Déclaration des droits de l’homme et du citoyen de 1789 © DR
iDéclaration des droits de l’homme et du citoyen de 1789 (page 1). Archives nationales, Paris. © DR

On lui doit certes l’Organisation mondiale du commerce (OMC), mais aussi le principe de la séparation des pouvoirs, la Déclaration des droits de l’homme et du citoyen de 1789, l’abolition de l’esclavage, la liberté d’opinion et d’association, la presse libre et les syndicats (dont Jules Guesde, le socialiste, ne voulait pas). Le libéralisme peut être un humanisme, tout dépend comment l’on s’en sert. C’est une pensée globale, qui touche autant au politique qu’à l’économique et au sociétal.

Et autre idée reçue, ce n’est pas une invention purement anglo-saxonne, même si elle trouve ses origines en Angleterre avec Locke et les débuts de la monarchie constitutionnelle, même si on attribue le plus souvent sa paternité à Adam Smith, l’inventeur de « la main invisible » du marché, et à John Stuart Mill, le penseur utilitariste qui défendit le premier les droits de la femme.

Pour se libérer de tout despotisme

Non, le libéralisme est largement d’origine française, il est même « made in France » puisqu’après Montesquieu, à l’origine d’une réflexion fondamentale sur le rôle de la loi comme garante des libertés individuelles, c’est principalement dans l’Hexagone, et au XIXe siècle, qu’il va trouver ses plus grands théoriciens : Benjamin Constant, François Guizot et Alexis de Tocqueville, pour la pensée politique, Jean-Baptiste Say et Frédéric Bastiat pour l’économie. Mieux, chacun d’entre eux développe « sa » conception du libéralisme, preuve s’il en est que cette doctrine n’est pas monolithique.

Alors pourquoi le déteste-t-on autant, direz-vous ? Bonne question. Peut-être parce que dans un pays à forte culture chrétienne, on l’a assimilé à une valorisation de l’individualisme le plus égoïste. Peut-être parce les puissants ont détourné ses principes à leur seul avantage.
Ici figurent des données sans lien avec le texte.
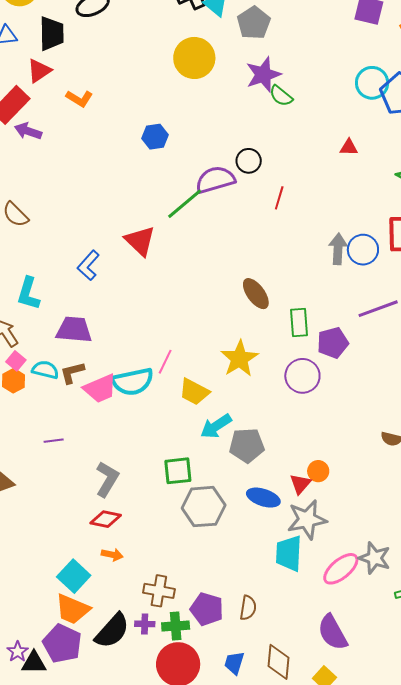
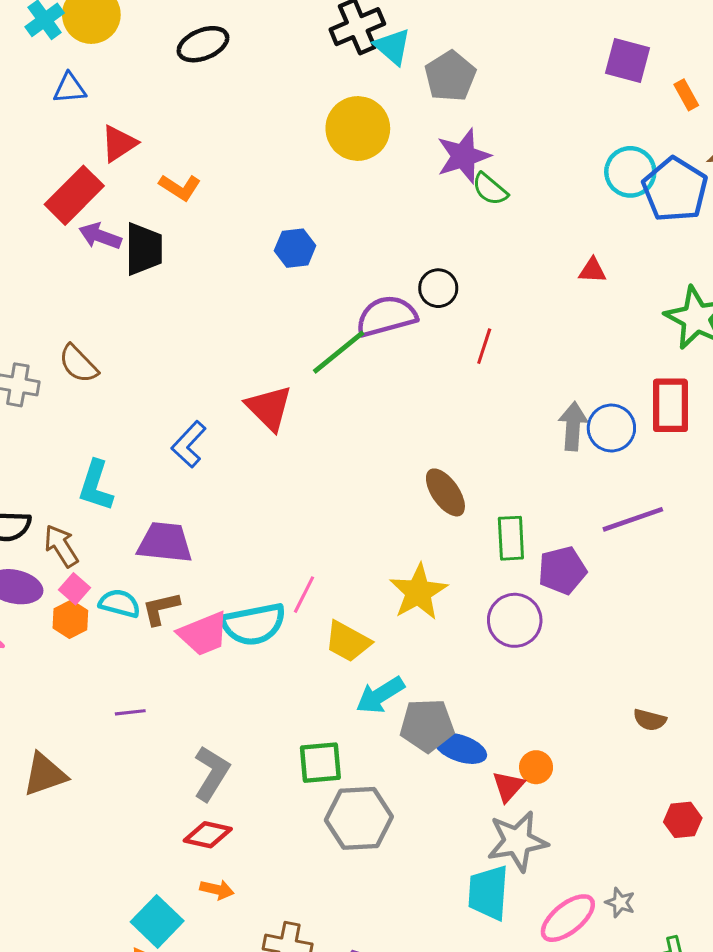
black trapezoid: (52, 33) -> (144, 249), moved
blue ellipse: (263, 498) -> (461, 748), moved
gray star: (375, 558) -> (620, 902), size x0.6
Mais n’est-il pas temps de les redécouvrir, ces principes ? Libérer l’homme du despotisme quel qu’il soit – l’Église, l’État, les pouvoirs économiques aveugles –, tel est le moteur de la pensée libérale. Ensuite, il faut savoir conduire la machine pour qu’elle ne se retourne pas contre les hommes eux-mêmes, aux dépens des plus fragiles. Que l’on soit pour ou contre, il est indispensable d’en connaître les ressorts, ne serait-ce que pour comprendre les débats qui agitent aujourd’hui la France, de la réforme de l’État au problème de l’immigration, en passant par la remise en cause du Code du travail. Sans a priori.